• ASSIGNMENT: Carry on the cost-control prompt page that follows, picking up after its last line.

╭─ EXTRACT PROVIDED

# Prompt — Cost Control

## Purpose

A reusable prompt to enforce **cost discipline** on every Claude call: tight `max_tokens`, cheapest viable model, caching, batching, and token estimation. Claude calls are billed per token — this prompt prevents runaway spend.

## Reusable template

```
Before issuing this Claude request, enforce cost control:

Task: {{task_description}}
Expected output size: {{expected_output}}     # e.g. "a single JSON object, ~50 tokens"
Reuse of context: {{context_reuse}}           # none | repeated_large_prefix
Interactivity: {{interactivity}}              # interactive | bulk_offline

Apply these rules and report the final request plan:
1. Choose the cheapest model that meets quality (default claude-haiku-4-5).
2. Set max_tokens = smallest value that fits {{expected_output}}.
3. If {{context_reuse}} == repeated_large_prefix, add cache_control:{type:ephemeral}
   on the stable system/context blocks.
4. If {{interactivity}} == bulk_offline, route through Batches
   (anthropic_request -> POST /messages/batches) for ~50% savings.
5. For large prompts, run anthropic_count_tokens first to estimate input cost.
6. Do not enable extended thinking unless the task genuinely needs it.

Output: model, max_tokens, caching plan, batch decision, and estimated tokens.
```

## Variables

| Variable | Meaning |
|----------|---------|
| `{{task_description}}` | What the request does. |
| `{{expected_output}}` | Size/shape of the answer (sets `max_tokens`). |
| `{{context_reuse}}` | Whether a large prefix repeats (caching). |
| `{{interactivity}}` | Interactive vs. bulk offline (batching). |

## Example (filled)

╰─
╭─ MATERIAL PROVIDED

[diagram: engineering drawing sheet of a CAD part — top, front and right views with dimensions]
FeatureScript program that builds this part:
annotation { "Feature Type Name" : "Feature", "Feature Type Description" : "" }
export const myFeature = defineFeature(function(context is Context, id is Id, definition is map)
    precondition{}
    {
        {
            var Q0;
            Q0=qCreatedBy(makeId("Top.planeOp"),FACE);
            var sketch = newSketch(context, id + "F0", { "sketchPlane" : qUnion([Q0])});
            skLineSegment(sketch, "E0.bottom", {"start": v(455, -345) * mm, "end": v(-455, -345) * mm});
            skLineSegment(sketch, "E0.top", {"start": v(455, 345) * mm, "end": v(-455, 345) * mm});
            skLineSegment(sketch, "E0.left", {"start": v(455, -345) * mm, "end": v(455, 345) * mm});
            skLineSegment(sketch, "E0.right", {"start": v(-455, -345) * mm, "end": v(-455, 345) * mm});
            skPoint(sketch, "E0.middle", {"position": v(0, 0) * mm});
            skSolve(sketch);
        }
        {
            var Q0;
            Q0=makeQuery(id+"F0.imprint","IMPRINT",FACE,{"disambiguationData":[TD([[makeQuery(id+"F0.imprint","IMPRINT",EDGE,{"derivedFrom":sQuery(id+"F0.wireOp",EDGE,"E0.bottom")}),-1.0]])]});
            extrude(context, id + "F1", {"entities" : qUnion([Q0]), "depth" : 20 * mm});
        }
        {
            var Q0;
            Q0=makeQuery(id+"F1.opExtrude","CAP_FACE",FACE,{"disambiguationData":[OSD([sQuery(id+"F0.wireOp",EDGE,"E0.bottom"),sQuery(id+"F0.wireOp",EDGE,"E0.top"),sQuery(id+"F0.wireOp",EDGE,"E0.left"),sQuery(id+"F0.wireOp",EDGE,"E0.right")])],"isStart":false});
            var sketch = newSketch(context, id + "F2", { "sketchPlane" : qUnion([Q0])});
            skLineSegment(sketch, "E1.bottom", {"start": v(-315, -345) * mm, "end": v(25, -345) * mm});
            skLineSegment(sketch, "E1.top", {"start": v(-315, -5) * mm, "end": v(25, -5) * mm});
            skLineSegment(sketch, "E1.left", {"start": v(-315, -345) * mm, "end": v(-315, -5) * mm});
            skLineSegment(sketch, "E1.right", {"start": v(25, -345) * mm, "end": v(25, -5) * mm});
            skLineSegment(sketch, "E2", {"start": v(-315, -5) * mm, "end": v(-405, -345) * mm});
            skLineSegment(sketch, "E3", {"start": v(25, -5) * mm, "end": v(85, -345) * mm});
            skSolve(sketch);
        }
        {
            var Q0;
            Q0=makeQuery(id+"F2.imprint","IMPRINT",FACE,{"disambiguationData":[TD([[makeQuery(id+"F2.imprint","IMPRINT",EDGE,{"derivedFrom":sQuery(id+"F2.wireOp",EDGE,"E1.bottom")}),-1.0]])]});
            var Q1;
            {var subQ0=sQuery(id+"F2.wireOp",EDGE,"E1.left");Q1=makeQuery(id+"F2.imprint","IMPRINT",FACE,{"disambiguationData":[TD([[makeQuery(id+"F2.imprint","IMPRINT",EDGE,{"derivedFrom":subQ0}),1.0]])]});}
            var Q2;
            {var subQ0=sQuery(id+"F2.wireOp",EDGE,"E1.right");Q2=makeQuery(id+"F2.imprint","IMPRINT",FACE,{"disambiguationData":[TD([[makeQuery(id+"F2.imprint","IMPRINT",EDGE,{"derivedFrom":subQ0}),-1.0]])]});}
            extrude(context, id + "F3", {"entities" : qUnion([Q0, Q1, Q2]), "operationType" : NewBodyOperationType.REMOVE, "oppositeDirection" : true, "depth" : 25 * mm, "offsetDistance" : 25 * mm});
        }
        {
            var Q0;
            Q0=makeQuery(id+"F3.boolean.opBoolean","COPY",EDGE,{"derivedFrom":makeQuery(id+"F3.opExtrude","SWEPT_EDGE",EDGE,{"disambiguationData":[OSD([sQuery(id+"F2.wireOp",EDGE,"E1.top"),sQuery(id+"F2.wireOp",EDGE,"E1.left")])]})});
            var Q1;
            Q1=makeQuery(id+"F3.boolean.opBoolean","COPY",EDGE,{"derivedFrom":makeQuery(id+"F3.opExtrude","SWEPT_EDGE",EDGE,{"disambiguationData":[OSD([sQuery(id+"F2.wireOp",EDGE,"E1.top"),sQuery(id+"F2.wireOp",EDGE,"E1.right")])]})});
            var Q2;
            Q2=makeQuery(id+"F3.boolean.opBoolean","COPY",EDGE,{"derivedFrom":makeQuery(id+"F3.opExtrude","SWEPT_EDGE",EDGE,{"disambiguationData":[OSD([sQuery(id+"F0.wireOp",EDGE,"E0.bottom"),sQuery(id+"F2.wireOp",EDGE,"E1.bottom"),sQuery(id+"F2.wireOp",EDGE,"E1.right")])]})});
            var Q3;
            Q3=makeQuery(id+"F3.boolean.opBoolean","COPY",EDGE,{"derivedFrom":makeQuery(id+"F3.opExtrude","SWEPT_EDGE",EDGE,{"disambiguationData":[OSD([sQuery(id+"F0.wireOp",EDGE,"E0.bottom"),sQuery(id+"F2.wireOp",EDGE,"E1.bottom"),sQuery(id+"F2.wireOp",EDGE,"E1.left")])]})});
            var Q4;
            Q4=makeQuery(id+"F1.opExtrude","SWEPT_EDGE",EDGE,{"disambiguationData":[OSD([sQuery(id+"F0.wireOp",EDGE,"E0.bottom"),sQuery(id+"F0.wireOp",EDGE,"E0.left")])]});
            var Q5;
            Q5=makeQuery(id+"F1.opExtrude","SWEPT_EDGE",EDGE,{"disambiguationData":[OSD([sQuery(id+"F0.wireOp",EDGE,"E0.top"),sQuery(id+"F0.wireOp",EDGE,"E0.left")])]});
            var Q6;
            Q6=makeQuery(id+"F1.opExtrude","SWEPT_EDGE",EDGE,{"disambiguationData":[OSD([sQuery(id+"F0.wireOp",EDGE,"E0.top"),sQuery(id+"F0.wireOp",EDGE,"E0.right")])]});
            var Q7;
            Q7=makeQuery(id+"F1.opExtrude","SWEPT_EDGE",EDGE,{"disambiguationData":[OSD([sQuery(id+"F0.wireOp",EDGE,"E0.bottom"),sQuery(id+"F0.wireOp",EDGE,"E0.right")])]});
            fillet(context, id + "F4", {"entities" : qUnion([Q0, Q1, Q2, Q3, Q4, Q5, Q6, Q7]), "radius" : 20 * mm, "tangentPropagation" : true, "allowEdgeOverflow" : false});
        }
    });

╰─

• TASK OUTPUT:
```
Task: Extract invoice total and date from each of 10,000 documents.
Expected output: one small JSON object (~40 tokens)
Reuse of context: repeated_large_prefix   (same extraction instructions)
Interactivity: bulk_offline
```

Plan: **claude-haiku-4-5**, `max_tokens: 64`, cache the instruction prefix with `cache_control`, route via **Batches** (~50% off), estimate with `anthropic_count_tokens` on a sample.

## Bad

> Request: `{ "model": "claude-opus-4-8", "messages": [...] }` (no `max_tokens`), sent one at a time, with the full instructions repeated uncached.

Missing `max_tokens` → 400; Opus on a simple extraction → expensive; no caching, no batching → maximal cost.

## Good

> Request: `{ "model": "claude-haiku-4-5", "max_tokens": 64, "system": [{ "type": "text", "text": "<instructions>", "cache_control": { "type": "ephemeral" } }], "messages": [...] }`, submitted via `/messages/batches`.

Cheapest model, tight cap, cached prefix, batched for 50% savings.